> _Task objective_: Render every line of the records below as a Markdown table with two columns, Number and Entry. Give each line its row number, and omit blank lines.
------ Records for the exercise ------
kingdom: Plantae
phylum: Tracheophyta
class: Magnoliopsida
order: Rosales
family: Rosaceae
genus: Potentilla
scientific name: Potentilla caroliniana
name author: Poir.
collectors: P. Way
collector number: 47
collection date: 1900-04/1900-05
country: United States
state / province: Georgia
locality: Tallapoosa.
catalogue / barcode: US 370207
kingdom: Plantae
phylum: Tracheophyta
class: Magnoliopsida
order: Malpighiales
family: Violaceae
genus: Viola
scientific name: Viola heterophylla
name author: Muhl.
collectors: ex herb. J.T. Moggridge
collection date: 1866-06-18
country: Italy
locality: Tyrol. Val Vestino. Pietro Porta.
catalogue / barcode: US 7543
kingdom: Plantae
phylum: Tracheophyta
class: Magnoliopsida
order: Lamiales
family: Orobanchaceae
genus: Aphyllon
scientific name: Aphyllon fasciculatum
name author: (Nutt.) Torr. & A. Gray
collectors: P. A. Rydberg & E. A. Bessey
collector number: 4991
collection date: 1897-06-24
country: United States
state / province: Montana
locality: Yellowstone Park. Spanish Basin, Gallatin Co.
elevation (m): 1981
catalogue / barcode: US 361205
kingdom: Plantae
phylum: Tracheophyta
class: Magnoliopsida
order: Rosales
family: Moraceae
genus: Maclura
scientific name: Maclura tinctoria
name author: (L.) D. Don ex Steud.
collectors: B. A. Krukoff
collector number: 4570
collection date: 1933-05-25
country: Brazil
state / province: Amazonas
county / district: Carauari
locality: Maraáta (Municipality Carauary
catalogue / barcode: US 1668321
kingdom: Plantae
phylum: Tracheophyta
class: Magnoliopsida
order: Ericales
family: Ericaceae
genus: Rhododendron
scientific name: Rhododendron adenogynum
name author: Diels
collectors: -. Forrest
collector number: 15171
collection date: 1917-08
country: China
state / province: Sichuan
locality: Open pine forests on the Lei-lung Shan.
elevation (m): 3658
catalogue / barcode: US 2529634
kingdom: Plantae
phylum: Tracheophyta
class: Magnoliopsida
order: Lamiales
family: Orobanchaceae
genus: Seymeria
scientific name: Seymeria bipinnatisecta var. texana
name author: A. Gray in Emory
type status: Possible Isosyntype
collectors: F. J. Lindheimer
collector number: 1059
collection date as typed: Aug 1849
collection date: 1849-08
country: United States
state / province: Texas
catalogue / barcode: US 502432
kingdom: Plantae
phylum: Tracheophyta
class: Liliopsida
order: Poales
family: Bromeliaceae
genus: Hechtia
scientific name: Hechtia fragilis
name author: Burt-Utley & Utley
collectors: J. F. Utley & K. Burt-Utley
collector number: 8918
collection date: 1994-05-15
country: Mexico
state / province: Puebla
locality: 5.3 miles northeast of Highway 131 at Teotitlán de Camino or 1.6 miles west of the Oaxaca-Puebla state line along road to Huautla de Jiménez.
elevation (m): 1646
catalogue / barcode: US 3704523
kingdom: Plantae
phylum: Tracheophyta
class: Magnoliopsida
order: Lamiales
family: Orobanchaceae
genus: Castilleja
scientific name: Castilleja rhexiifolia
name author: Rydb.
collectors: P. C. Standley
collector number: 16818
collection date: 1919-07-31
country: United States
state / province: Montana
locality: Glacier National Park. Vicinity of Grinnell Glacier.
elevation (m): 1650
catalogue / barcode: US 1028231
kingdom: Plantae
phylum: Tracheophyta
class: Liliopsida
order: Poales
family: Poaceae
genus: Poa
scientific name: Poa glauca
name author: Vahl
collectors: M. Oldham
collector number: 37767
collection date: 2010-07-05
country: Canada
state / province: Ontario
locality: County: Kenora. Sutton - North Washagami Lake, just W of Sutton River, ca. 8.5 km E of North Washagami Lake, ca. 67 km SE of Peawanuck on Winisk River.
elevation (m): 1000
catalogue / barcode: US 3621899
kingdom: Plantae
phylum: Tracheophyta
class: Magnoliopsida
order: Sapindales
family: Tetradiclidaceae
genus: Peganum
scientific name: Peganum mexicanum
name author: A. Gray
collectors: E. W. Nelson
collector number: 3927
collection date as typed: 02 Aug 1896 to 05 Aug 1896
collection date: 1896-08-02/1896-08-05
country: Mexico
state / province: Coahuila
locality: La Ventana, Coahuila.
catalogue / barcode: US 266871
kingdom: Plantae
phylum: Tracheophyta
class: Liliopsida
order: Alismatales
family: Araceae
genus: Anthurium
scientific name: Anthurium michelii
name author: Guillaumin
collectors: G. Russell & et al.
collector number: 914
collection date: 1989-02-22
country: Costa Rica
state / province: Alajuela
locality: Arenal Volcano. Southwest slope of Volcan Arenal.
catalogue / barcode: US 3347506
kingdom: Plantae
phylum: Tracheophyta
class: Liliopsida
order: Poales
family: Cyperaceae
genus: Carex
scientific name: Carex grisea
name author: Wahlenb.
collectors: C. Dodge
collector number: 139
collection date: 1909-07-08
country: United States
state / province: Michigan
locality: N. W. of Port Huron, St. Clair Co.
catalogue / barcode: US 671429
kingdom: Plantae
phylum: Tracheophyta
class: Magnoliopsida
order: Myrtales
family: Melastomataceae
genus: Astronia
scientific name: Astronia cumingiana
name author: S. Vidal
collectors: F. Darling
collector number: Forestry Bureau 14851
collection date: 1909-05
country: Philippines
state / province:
------
> _Reply to the task_:
| Number | Entry |
|---|---|
| 1 | kingdom: Plantae |
| 2 | phylum: Tracheophyta |
| 3 | class: Magnoliopsida |
| 4 | order: Rosales |
| 5 | family: Rosaceae |
| 6 | genus: Potentilla |
| 7 | scientific name: Potentilla caroliniana |
| 8 | name author: Poir. |
| 9 | collectors: P. Way |
| 10 | collector number: 47 |
| 11 | collection date: 1900-04/1900-05 |
| 12 | country: United States |
| 13 | state / province: Georgia |
| 14 | locality: Tallapoosa. |
| 15 | catalogue / barcode: US 370207 |
| 16 | kingdom: Plantae |
| 17 | phylum: Tracheophyta |
| 18 | class: Magnoliopsida |
| 19 | order: Malpighiales |
| 20 | family: Violaceae |
| 21 | genus: Viola |
| 22 | scientific name: Viola heterophylla |
| 23 | name author: Muhl. |
| 24 | collectors: ex herb. J.T. Moggridge |
| 25 | collection date: 1866-06-18 |
| 26 | country: Italy |
| 27 | locality: Tyrol. Val Vestino. Pietro Porta. |
| 28 | catalogue / barcode: US 7543 |
| 29 | kingdom: Plantae |
| 30 | phylum: Tracheophyta |
| 31 | class: Magnoliopsida |
| 32 | order: Lamiales |
| 33 | family: Orobanchaceae |
| 34 | genus: Aphyllon |
| 35 | scientific name: Aphyllon fasciculatum |
| 36 | name author: (Nutt.) Torr. & A. Gray |
| 37 | collectors: P. A. Rydberg & E. A. Bessey |
| 38 | collector number: 4991 |
| 39 | collection date: 1897-06-24 |
| 40 | country: United States |
| 41 | state / province: Montana |
| 42 | locality: Yellowstone Park. Spanish Basin, Gallatin Co. |
| 43 | elevation (m): 1981 |
| 44 | catalogue / barcode: US 361205 |
| 45 | kingdom: Plantae |
| 46 | phylum: Tracheophyta |
| 47 | class: Magnoliopsida |
| 48 | order: Rosales |
| 49 | family: Moraceae |
| 50 | genus: Maclura |
| 51 | scientific name: Maclura tinctoria |
| 52 | name author: (L.) D. Don ex Steud. |
| 53 | collectors: B. A. Krukoff |
| 54 | collector number: 4570 |
| 55 | collection date: 1933-05-25 |
| 56 | country: Brazil |
| 57 | state / province: Amazonas |
| 58 | county / district: Carauari |
| 59 | locality: Maraáta (Municipality Carauary |
| 60 | catalogue / barcode: US 1668321 |
| 61 | kingdom: Plantae |
| 62 | phylum: Tracheophyta |
| 63 | class: Magnoliopsida |
| 64 | order: Ericales |
| 65 | family: Ericaceae |
| 66 | genus: Rhododendron |
| 67 | scientific name: Rhododendron adenogynum |
| 68 | name author: Diels |
| 69 | collectors: -. Forrest |
| 70 | collector number: 15171 |
| 71 | collection date: 1917-08 |
| 72 | country: China |
| 73 | state / province: Sichuan |
| 74 | locality: Open pine forests on the Lei-lung Shan. |
| 75 | elevation (m): 3658 |
| 76 | catalogue / barcode: US 2529634 |
| 77 | kingdom: Plantae |
| 78 | phylum: Tracheophyta |
| 79 | class: Magnoliopsida |
| 80 | order: Lamiales |
| 81 | family: Orobanchaceae |
| 82 | genus: Seymeria |
| 83 | scientific name: Seymeria bipinnatisecta var. texana |
| 84 | name author: A. Gray in Emory |
| 85 | type status: Possible Isosyntype |
| 86 | collectors: F. J. Lindheimer |
| 87 | collector number: 1059 |
| 88 | collection date as typed: Aug 1849 |
| 89 | collection date: 1849-08 |
| 90 | country: United States |
| 91 | state / province: Texas |
| 92 | catalogue / barcode: US 502432 |
| 93 | kingdom: Plantae |
| 94 | phylum: Tracheophyta |
| 95 | class: Liliopsida |
| 96 | order: Poales |
| 97 | family: Bromeliaceae |
| 98 | genus: Hechtia |
| 99 | scientific name: Hechtia fragilis |
| 100 | name author: Burt-Utley & Utley |
| 101 | collectors: J. F. Utley & K. Burt-Utley |
| 102 | collector number: 8918 |
| 103 | collection date: 1994-05-15 |
| 104 | country: Mexico |
| 105 | state / province: Puebla |
| 106 | locality: 5.3 miles northeast of Highway 131 at Teotitlán de Camino or 1.6 miles west of the Oaxaca-Puebla state line along road to Huautla de Jiménez. |
| 107 | elevation (m): 1646 |
| 108 | catalogue / barcode: US 3704523 |
| 109 | kingdom: Plantae |
| 110 | phylum: Tracheophyta |
| 111 | class: Magnoliopsida |
| 112 | order: Lamiales |
| 113 | family: Orobanchaceae |
| 114 | genus: Castilleja |
| 115 | scientific name: Castilleja rhexiifolia |
| 116 | name author: Rydb. |
| 117 | collectors: P. C. Standley |
| 118 | collector number: 16818 |
| 119 | collection date: 1919-07-31 |
| 120 | country: United States |
| 121 | state / province: Montana |
| 122 | locality: Glacier National Park. Vicinity of Grinnell Glacier. |
| 123 | elevation (m): 1650 |
| 124 | catalogue / barcode: US 1028231 |
| 125 | kingdom: Plantae |
| 126 | phylum: Tracheophyta |
| 127 | class: Liliopsida |
| 128 | order: Poales |
| 129 | family: Poaceae |
| 130 | genus: Poa |
| 131 | scientific name: Poa glauca |
| 132 | name author: Vahl |
| 133 | collectors: M. Oldham |
| 134 | collector number: 37767 |
| 135 | collection date: 2010-07-05 |
| 136 | country: Canada |
| 137 | state / province: Ontario |
| 138 | locality: County: Kenora. Sutton - North Washagami Lake, just W of Sutton River, ca. 8.5 km E of North Washagami Lake, ca. 67 km SE of Peawanuck on Winisk River. |
| 139 | elevation (m): 1000 |
| 140 | catalogue / barcode: US 3621899 |
| 141 | kingdom: Plantae |
| 142 | phylum: Tracheophyta |
| 143 | class: Magnoliopsida |
| 144 | order: Sapindales |
| 145 | family: Tetradiclidaceae |
| 146 | genus: Peganum |
| 147 | scientific name: Peganum mexicanum |
| 148 | name author: A. Gray |
| 149 | collectors: E. W. Nelson |
| 150 | collector number: 3927 |
| 151 | collection date as typed: 02 Aug 1896 to 05 Aug 1896 |
| 152 | collection date: 1896-08-02/1896-08-05 |
| 153 | country: Mexico |
| 154 | state / province: Coahuila |
| 155 | locality: La Ventana, Coahuila. |
| 156 | catalogue / barcode: US 266871 |
| 157 | kingdom: Plantae |
| 158 | phylum: Tracheophyta |
| 159 | class: Liliopsida |
| 160 | order: Alismatales |
| 161 | family: Araceae |
| 162 | genus: Anthurium |
| 163 | scientific name: Anthurium michelii |
| 164 | name author: Guillaumin |
| 165 | collectors: G. Russell & et al. |
| 166 | collector number: 914 |
| 167 | collection date: 1989-02-22 |
| 168 | country: Costa Rica |
| 169 | state / province: Alajuela |
| 170 | locality: Arenal Volcano. Southwest slope of Volcan Arenal. |
| 171 | catalogue / barcode: US 3347506 |
| 172 | kingdom: Plantae |
| 173 | phylum: Tracheophyta |
| 174 | class: Liliopsida |
| 175 | order: Poales |
| 176 | family: Cyperaceae |
| 177 | genus: Carex |
| 178 | scientific name: Carex grisea |
| 179 | name author: Wahlenb. |
| 180 | collectors: C. Dodge |
| 181 | collector number: 139 |
| 182 | collection date: 1909-07-08 |
| 183 | country: United States |
| 184 | state / province: Michigan |
| 185 | locality: N. W. of Port Huron, St. Clair Co. |
| 186 | catalogue / barcode: US 671429 |
| 187 | kingdom: Plantae |
| 188 | phylum: Tracheophyta |
| 189 | class: Magnoliopsida |
| 190 | order: Myrtales |
| 191 | family: Melastomataceae |
| 192 | genus: Astronia |
| 193 | scientific name: Astronia cumingiana |
| 194 | name author: S. Vidal |
| 195 | collectors: F. Darling |
| 196 | collector number: Forestry Bureau 14851 |
| 197 | collection date: 1909-05 |
| 198 | country: Philippines |
| 199 | state / province: |